* **Task objective**
Could you repeat the whole listing below exactly, omitting any picture it holds?

* **The data**
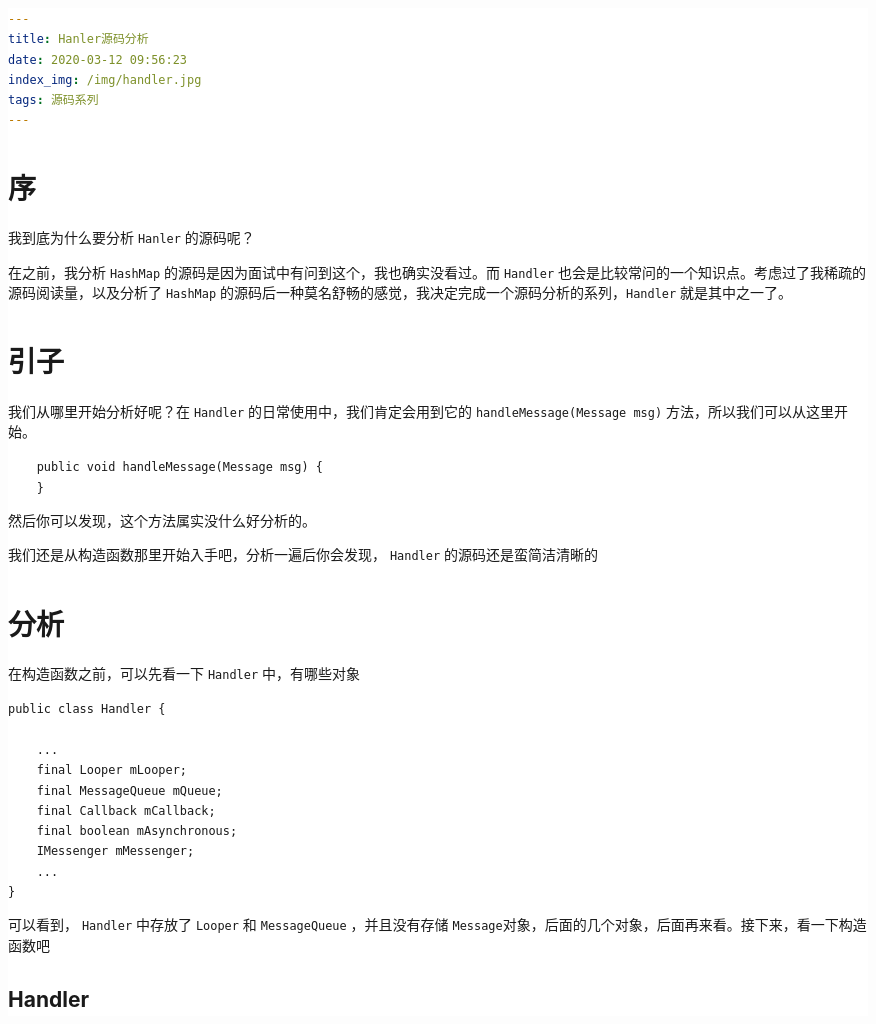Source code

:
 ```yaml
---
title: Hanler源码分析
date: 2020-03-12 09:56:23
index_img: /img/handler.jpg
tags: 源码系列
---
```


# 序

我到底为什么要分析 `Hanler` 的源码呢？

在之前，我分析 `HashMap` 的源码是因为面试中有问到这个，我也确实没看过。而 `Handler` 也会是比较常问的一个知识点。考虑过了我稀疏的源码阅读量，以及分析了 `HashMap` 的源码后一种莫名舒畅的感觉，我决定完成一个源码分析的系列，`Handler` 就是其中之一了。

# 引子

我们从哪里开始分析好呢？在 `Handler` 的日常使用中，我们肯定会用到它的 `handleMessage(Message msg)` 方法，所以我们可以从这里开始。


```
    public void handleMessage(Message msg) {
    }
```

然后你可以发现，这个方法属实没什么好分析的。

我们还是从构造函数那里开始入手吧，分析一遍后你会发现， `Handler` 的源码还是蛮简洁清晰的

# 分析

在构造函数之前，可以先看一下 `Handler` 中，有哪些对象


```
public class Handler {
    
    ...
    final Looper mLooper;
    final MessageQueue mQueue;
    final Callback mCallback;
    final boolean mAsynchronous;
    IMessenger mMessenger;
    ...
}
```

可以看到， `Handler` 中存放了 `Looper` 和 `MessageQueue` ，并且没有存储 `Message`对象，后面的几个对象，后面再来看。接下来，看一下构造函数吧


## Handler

* **Written response**
Source code

:
 ```yaml
---
title: Hanler源码分析
date: 2020-03-12 09:56:23
index_img: /img/handler.jpg
tags: 源码系列
---
```


# 序

我到底为什么要分析 `Hanler` 的源码呢？

在之前，我分析 `HashMap` 的源码是因为面试中有问到这个，我也确实没看过。而 `Handler` 也会是比较常问的一个知识点。考虑过了我稀疏的源码阅读量，以及分析了 `HashMap` 的源码后一种莫名舒畅的感觉，我决定完成一个源码分析的系列，`Handler` 就是其中之一了。

# 引子

我们从哪里开始分析好呢？在 `Handler` 的日常使用中，我们肯定会用到它的 `handleMessage(Message msg)` 方法，所以我们可以从这里开始。


```
    public void handleMessage(Message msg) {
    }
```

然后你可以发现，这个方法属实没什么好分析的。

我们还是从构造函数那里开始入手吧，分析一遍后你会发现， `Handler` 的源码还是蛮简洁清晰的

# 分析

在构造函数之前，可以先看一下 `Handler` 中，有哪些对象


```
public class Handler {
    
    ...
    final Looper mLooper;
    final MessageQueue mQueue;
    final Callback mCallback;
    final boolean mAsynchronous;
    IMessenger mMessenger;
    ...
}
```

可以看到， `Handler` 中存放了 `Looper` 和 `MessageQueue` ，并且没有存储 `Message`对象，后面的几个对象，后面再来看。接下来，看一下构造函数吧


## Handler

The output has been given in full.